> [DATA UNDER STUDY]

━━━━━━━━

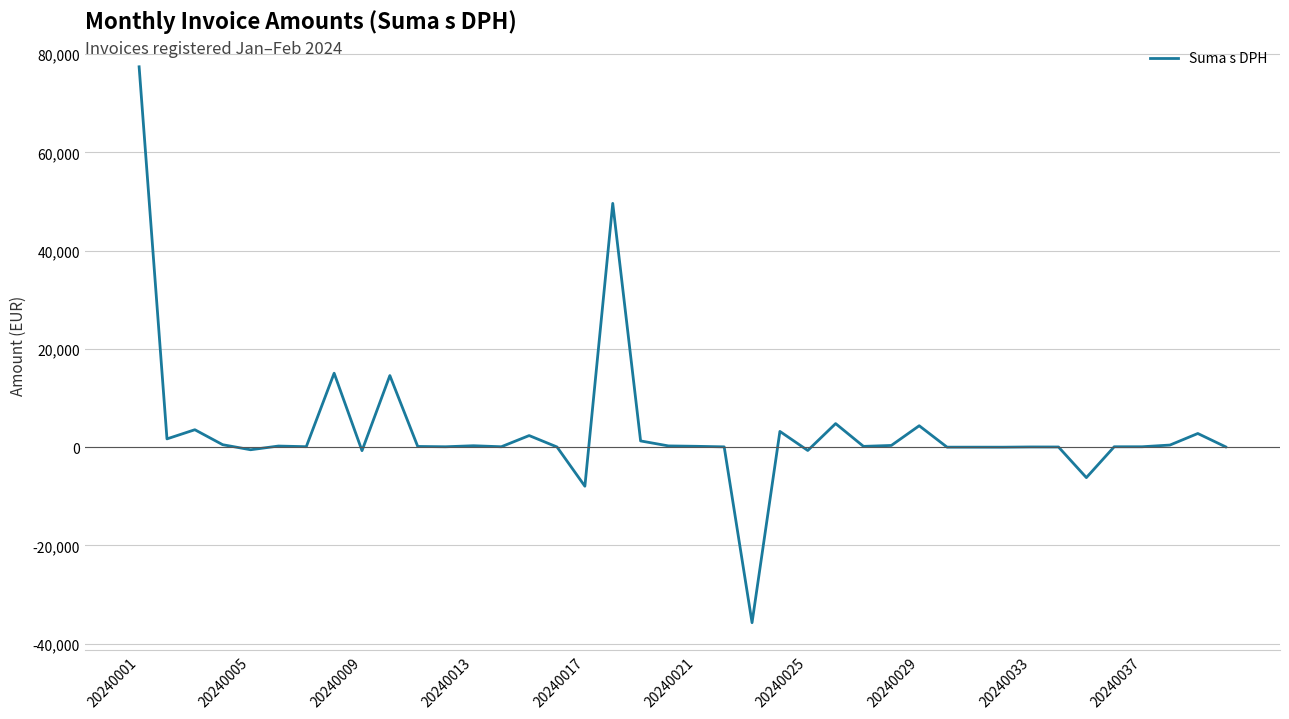

What is the difference between the maximum and minimum values?

113155.2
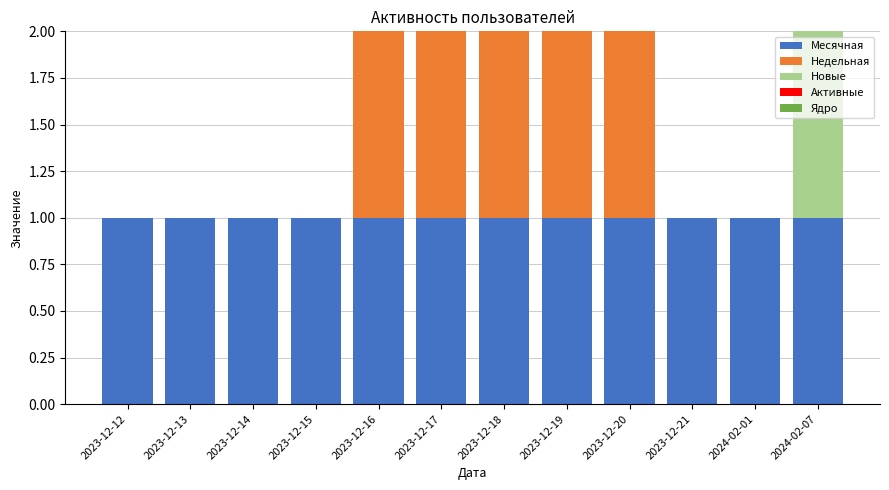

The Месячная series shows 1 at 2023-12-13. True or false?

True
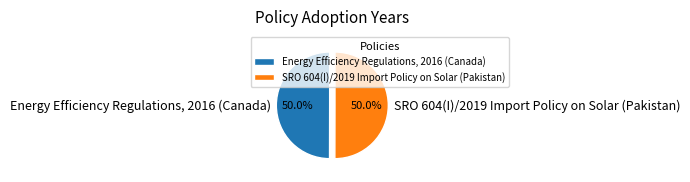

What is the ratio of the value at Energy Efficiency Regulations, 2016 (Canada) to the value at SRO 604(I)/2019 Import Policy on Solar (Pakistan)?

1.0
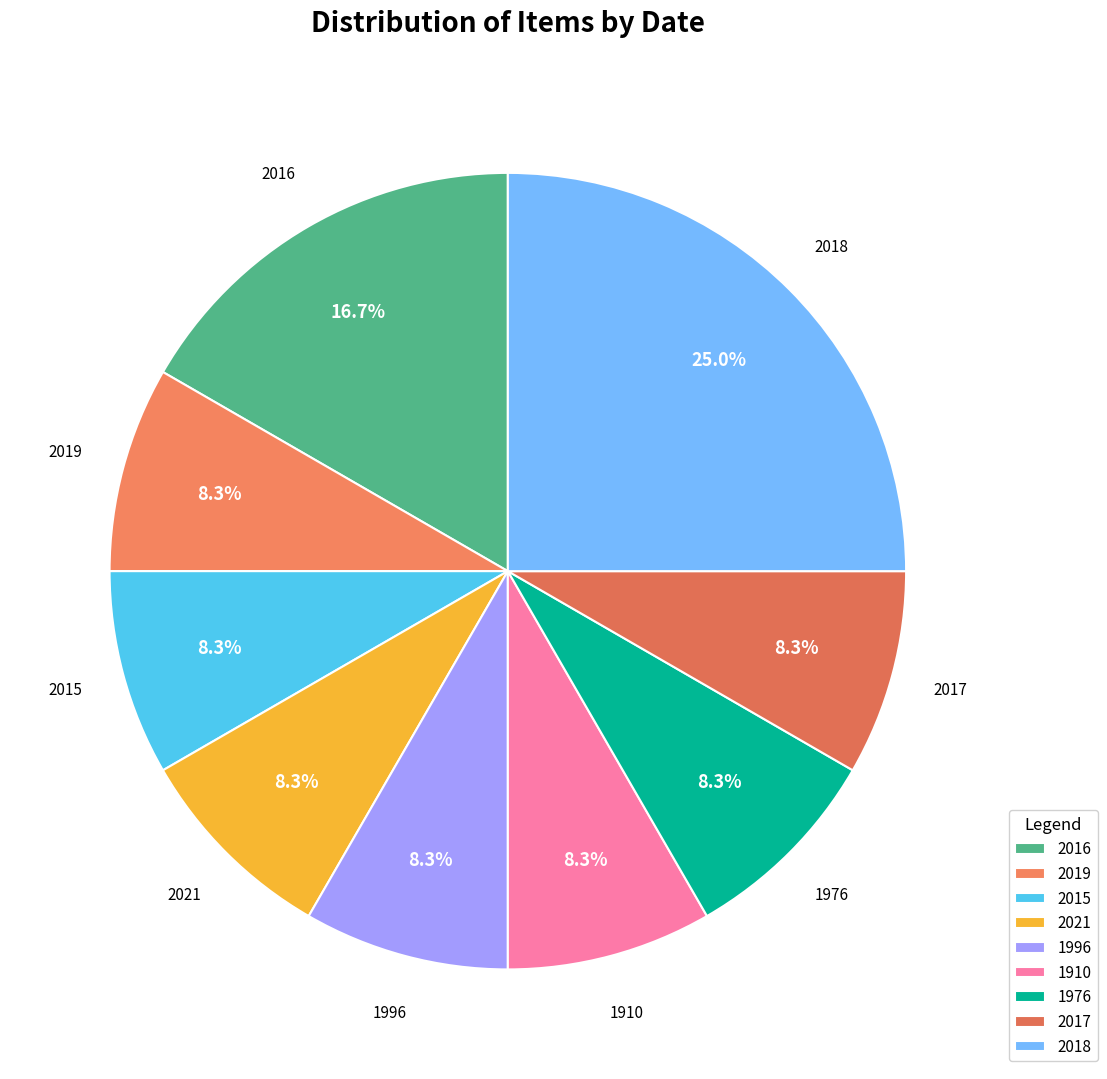

The 2021 slice represents 3% of the pie. True or false?

False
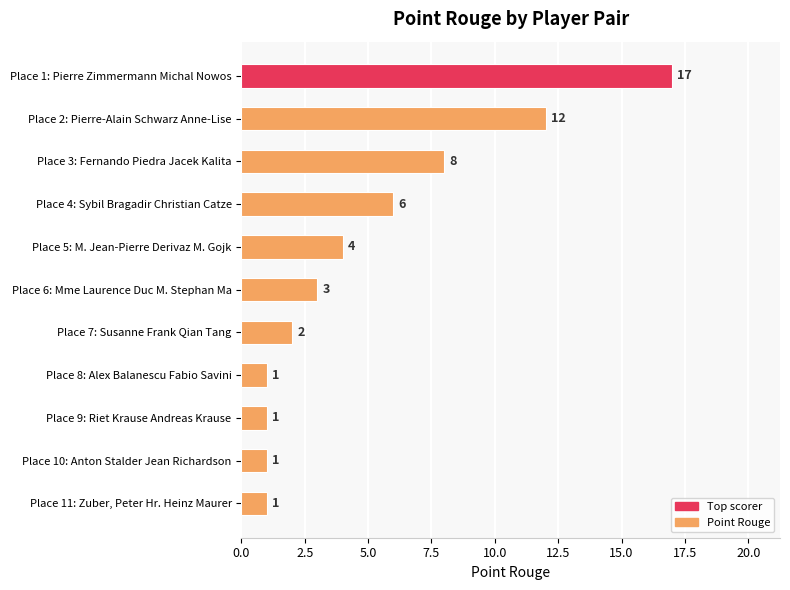

Where is the data nearest to the value 9?

Place 3: Fernando Piedra Jacek Kalita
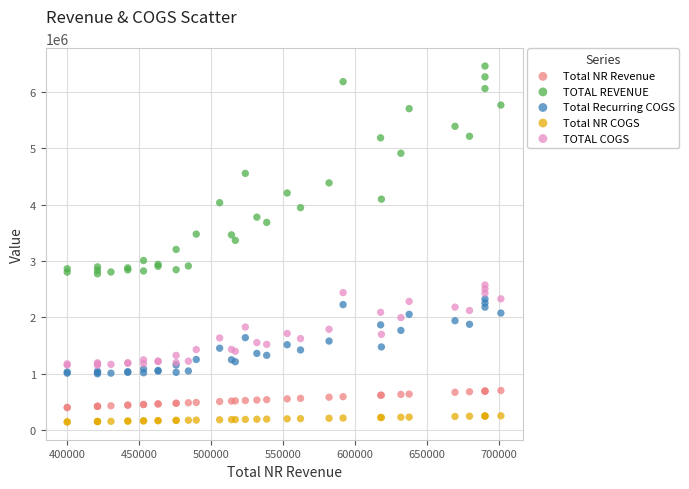

Which series contains the highest Y value?

TOTAL REVENUE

━━━━━━━━

Present the lines above as a Markdown table with the columns Row and Text, numbering each row and omitting blank lines. Leave the pictures out of the answer.

> [OUTPUT OF THE EXERCISE]
| Row | Text |
|---|---|
| 1 | What is the difference between the maximum and minimum values? |
| 2 | 113155.2 |
| 3 | The Месячная series shows 1 at 2023-12-13. True or false? |
| 4 | True |
| 5 | What is the ratio of the value at Energy Efficiency Regulations, 2016 (Canada) to the value at SRO 604(I)/2019 Import Policy on Solar (Pakistan)? |
| 6 | 1.0 |
| 7 | The 2021 slice represents 3% of the pie. True or false? |
| 8 | False |
| 9 | Where is the data nearest to the value 9? |
| 10 | Place 3: Fernando Piedra Jacek Kalita |
| 11 | Which series contains the highest Y value? |
| 12 | TOTAL REVENUE |